**Saved entries**

_ _ _

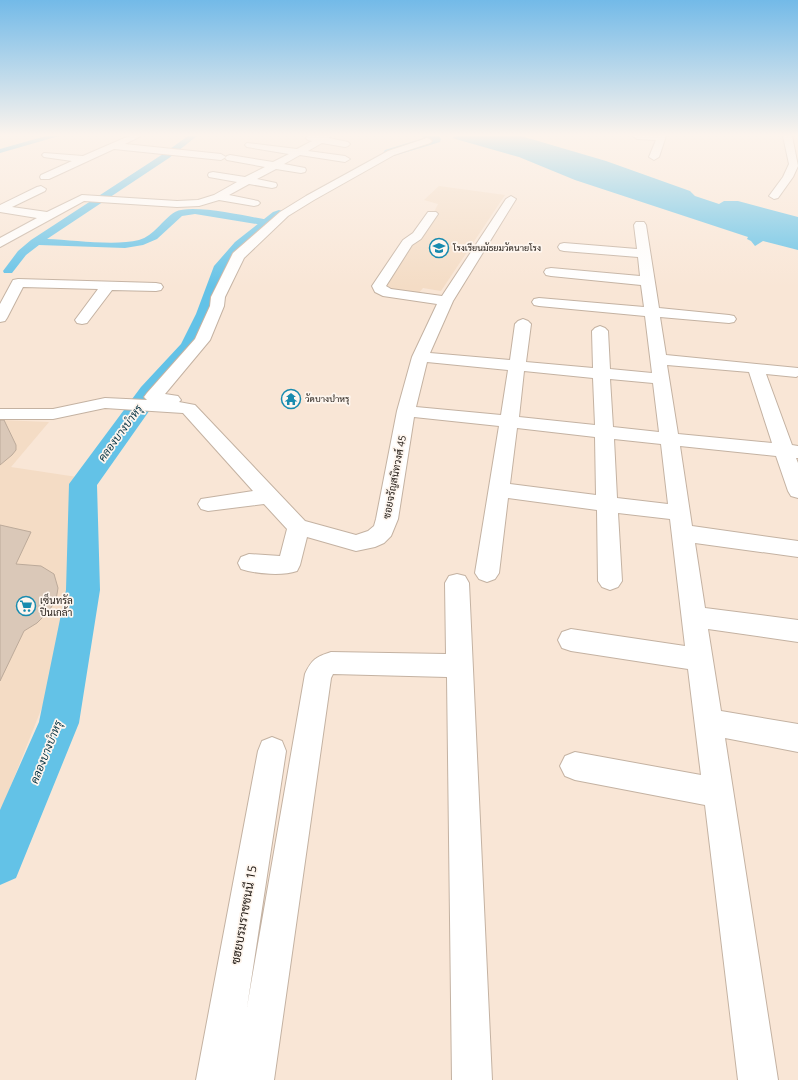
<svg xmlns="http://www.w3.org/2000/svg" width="798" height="1080" font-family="'Open Sans',Sarabun,sans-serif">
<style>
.built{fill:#f4dcc5}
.water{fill:#63c2e7}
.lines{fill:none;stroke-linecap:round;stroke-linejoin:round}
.canal{fill:#63c2e7;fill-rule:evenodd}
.river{fill:#63c2e7;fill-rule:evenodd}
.building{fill:#dac8b8;stroke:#bcaa9a}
.minor-casing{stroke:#c4b2a2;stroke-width:2}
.minor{fill:#fff;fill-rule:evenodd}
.labels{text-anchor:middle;stroke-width:3.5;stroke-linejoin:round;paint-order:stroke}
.far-poi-label{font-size:9px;fill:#1c150f;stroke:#fef6ef;text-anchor:start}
.street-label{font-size:10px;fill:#1c150f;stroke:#fef6ef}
.poi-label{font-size:10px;fill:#1c150f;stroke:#fef6ef;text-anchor:start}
.water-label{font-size:11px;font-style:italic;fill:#063343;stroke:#fef6ef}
.near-street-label{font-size:12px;fill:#1c150f;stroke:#fef6ef}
</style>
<rect width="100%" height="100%" fill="#f9e6d6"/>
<!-- built -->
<g class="built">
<polygon points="439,186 505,195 441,291 423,288 417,295 386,291 381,286 433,214 438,204 424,200"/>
<polygon points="0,420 49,422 11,467 77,477 77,527 58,667 0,813"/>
</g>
<!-- water -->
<polygon class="water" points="457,136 521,136 606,161 690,191 695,196 719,204 724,201 738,201 798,217 798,250 763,241 755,246 751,241 747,239 748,237 575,180 519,157 452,138"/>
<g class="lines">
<!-- canal -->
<g class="canal">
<polygon points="46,136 59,136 0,153 0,149"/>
<path d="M188,136h9l-28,22 -122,81c26,1 68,7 92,1 15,-4 23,-20 36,-28 17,-9 74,5 94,8l5,3 -2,2 -3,1 -74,-12 -13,2 -25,23 -14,6 -18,3 -86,-3 -13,10 -14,18h-8l-1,-2 15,-20 13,-11 132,-86z"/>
</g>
<!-- river -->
<g class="river">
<polygon points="423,136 439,136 441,139 440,142 390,157 385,156 383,153 385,150 424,138"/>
<polygon points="279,210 285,212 287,215 285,218 247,250 230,271 216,314 202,347 159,397 97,485 100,590 79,723 16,878 0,885 0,810 39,722 66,590 69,484 141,387 181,344 196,314 214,266 235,242 273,212"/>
</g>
</g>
<!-- building -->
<g class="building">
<polygon points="0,420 4,420 16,445 16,450 12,455 0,465"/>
<polygon points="0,525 31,532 16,564 41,566 54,574 58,588 56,600 48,612 37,623 24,631 0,681"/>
</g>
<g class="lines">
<!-- minor casing -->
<g class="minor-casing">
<g id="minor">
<polygon points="129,136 141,136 125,144 221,154 226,157 221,160 114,149 49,179 41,179 40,177 41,175 72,161 44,157 42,155 44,153 83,156"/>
<polygon points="308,136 331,136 329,138 348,142 350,144 348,146 345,147 322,143 308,151 345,156 350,159 345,162 300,155 284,164 305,168 306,170 305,172 301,173 276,169 257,179 276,183 277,185 276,187 272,188 249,184 229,195 258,201 260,203 258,205 254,206 219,200 199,206 177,207 84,201 0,247 0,238 37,218 0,212 0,205 37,187 41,186 46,189 45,191 12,207 47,212 82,195 177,201 198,200 214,195 237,182 209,177 208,175 209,173 213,172 245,177 265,167 227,160 225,158 227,156 230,155 273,162 289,154 247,147 245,145 247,143 297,149 312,141 308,140 306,138"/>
<polygon points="633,136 666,136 659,157 654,160 649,157 656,140 637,139"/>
<polygon points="783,136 792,136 798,166 793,177 778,198 774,199 769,196 783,177 789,164"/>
<path d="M427,138l3,1 2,2 -2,2 -36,12 -80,45 -26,16 -44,42 -19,39 -1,9 -14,34 -45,54 13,2 3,4 -2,2 16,3 110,116 51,14 12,-4 6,-5 2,-7 21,-108 15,-54 25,-53 -54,-8 -8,-4 -3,-6 31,-46 10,-7 15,-21h8l2,2 -17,25 -9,6 -26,41 5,3 51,7 64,-97 5,-3 5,3 -63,102 -23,52 80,7 5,-36 3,-3 5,-2 5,2 3,3 -5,38 67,6 -1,-37 3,-3 5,-2 5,2 3,3 2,38 42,4 -7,-57 -106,-10 -5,-1 -2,-3 2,-3 5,-1 105,9 -3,-22 -90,-9 -5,-1 -2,-3 2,-3 5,-1 89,8 -2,-19 -74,-6 -4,-1 -2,-3 2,-3 4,-1 73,6 -3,-24 2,-3h8l2,3 13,83 70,7 5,1 2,3 -2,3 -5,1 -69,-6 6,38 132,13v8l-2,1 -30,-3 26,71 6,1v12h-2l2,5v35l-7,-2 -3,-5 -12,-35 -96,-10 12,80 106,15v16l-103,-14 10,65 93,12v22l-90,-13 13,82 77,13v28l-73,-14 53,342h-40l-33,-275 -130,-25 -10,-4 -5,-10 5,-10 10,-4 126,23 -13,-106 -117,-18 -9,-3 -4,-8 4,-8 9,-3 114,17 -15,-127 -52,-6 4,68 -4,6 -8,3 -8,-3 -4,-6 -1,-71 -89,-12 -9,75 -4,6 -8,3 -8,-3 -4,-6 24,-147 -85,-9 -16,102 -7,17 -7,7 -9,4 -19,4 -49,-14 -7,28 -3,6c-14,5 -41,3 -56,-2l-3,-6 3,-6 8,-3 31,2 7,-27 -23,-25 -56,7 -7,-2 -3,-5 3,-5 52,-8 -70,-78 -78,-5 -52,11h-53v-10h53l52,-11 42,2 -3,-3 3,-4 48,-54 15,-33 1,-9 22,-44 47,-41 26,-16 82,-45zM427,362l81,8 -7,45 -85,-8zM667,365l82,7 23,71 -94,-9zM524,371l69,7 2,47 -76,-8zM610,379l43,4 6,49 -46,-5zM517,428l78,9 1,58 -86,-11zM614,439l47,5 7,60 -51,-6z"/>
<polygon points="18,279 156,283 161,284 163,287 161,290 156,291 112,290 87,323 82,324 77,323 75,320 98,289 23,287 7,318 5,321 0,322 0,304 13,280"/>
<path d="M457,574l8,2 4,7 23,497h-40l-5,-403 -114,-3 -2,4 -57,402h-78l62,-329 4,-10 10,-4 10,4 4,10 -39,256 58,-333c7,-15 11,-17 26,-22l115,2 -1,-71 4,-7z"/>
</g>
</g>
<!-- minor -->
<use href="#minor" class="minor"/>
</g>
<!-- sky -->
<linearGradient id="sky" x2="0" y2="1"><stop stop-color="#73bae8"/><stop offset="0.47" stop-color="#fcf4ed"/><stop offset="1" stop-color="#fcf4ed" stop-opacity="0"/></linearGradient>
<rect width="798" height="287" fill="url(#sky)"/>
<!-- icons -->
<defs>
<g id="school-ring" transform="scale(1)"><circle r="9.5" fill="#fef6ef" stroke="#188baf" stroke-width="1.5"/><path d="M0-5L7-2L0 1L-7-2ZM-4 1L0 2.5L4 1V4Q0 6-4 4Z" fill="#188baf"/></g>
<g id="temple-ring" transform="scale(1)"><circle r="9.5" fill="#fef6ef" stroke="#188baf" stroke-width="1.5"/><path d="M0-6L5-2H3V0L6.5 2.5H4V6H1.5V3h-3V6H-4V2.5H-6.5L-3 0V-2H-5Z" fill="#188baf"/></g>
<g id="supermarket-ring" transform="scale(1)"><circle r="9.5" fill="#fef6ef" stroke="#188baf" stroke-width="1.5"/><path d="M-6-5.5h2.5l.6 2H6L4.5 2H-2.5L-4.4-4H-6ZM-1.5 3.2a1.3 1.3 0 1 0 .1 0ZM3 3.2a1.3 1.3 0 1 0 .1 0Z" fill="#188baf"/></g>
</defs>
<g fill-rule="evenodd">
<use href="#school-ring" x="439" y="248"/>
<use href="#temple-ring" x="291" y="399"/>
<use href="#supermarket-ring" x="26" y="606"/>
</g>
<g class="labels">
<!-- far-poi labels -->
<g class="far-poi-label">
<text x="453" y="251">โรงเรียนมัธยมวัดนายโรง</text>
<text x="305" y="402">วัดบางบำหรุ</text>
</g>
<!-- street labels -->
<g class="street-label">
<text transform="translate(394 477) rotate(-79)" y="4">ซอยจรัญสนิทวงศ์ 45</text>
</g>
<!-- poi labels -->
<g class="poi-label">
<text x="40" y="604">เซ็นทรัล<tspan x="40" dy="12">ปิ่นเกล้า</tspan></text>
</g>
<!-- water labels -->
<g class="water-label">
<text transform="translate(120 433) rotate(-54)" y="4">คลองบางบำหรุ</text>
<text transform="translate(46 752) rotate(-68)" y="4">คลองบางบำหรุ</text>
</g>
<!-- near-street labels -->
<g class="near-street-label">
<text transform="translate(244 915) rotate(-80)" y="4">ซฮยบรมราชชนนี 15</text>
</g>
</g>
</svg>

_ _ _

**WHAT THIS TASK INVOLVES**
If a line in the records above contains the string "rule", copy that line out.

**SOLUTION FOR THIS EXERCISE**
.canal{fill:#63c2e7;fill-rule:evenodd}
.river{fill:#63c2e7;fill-rule:evenodd}
.minor{fill:#fff;fill-rule:evenodd}
<g fill-rule="evenodd">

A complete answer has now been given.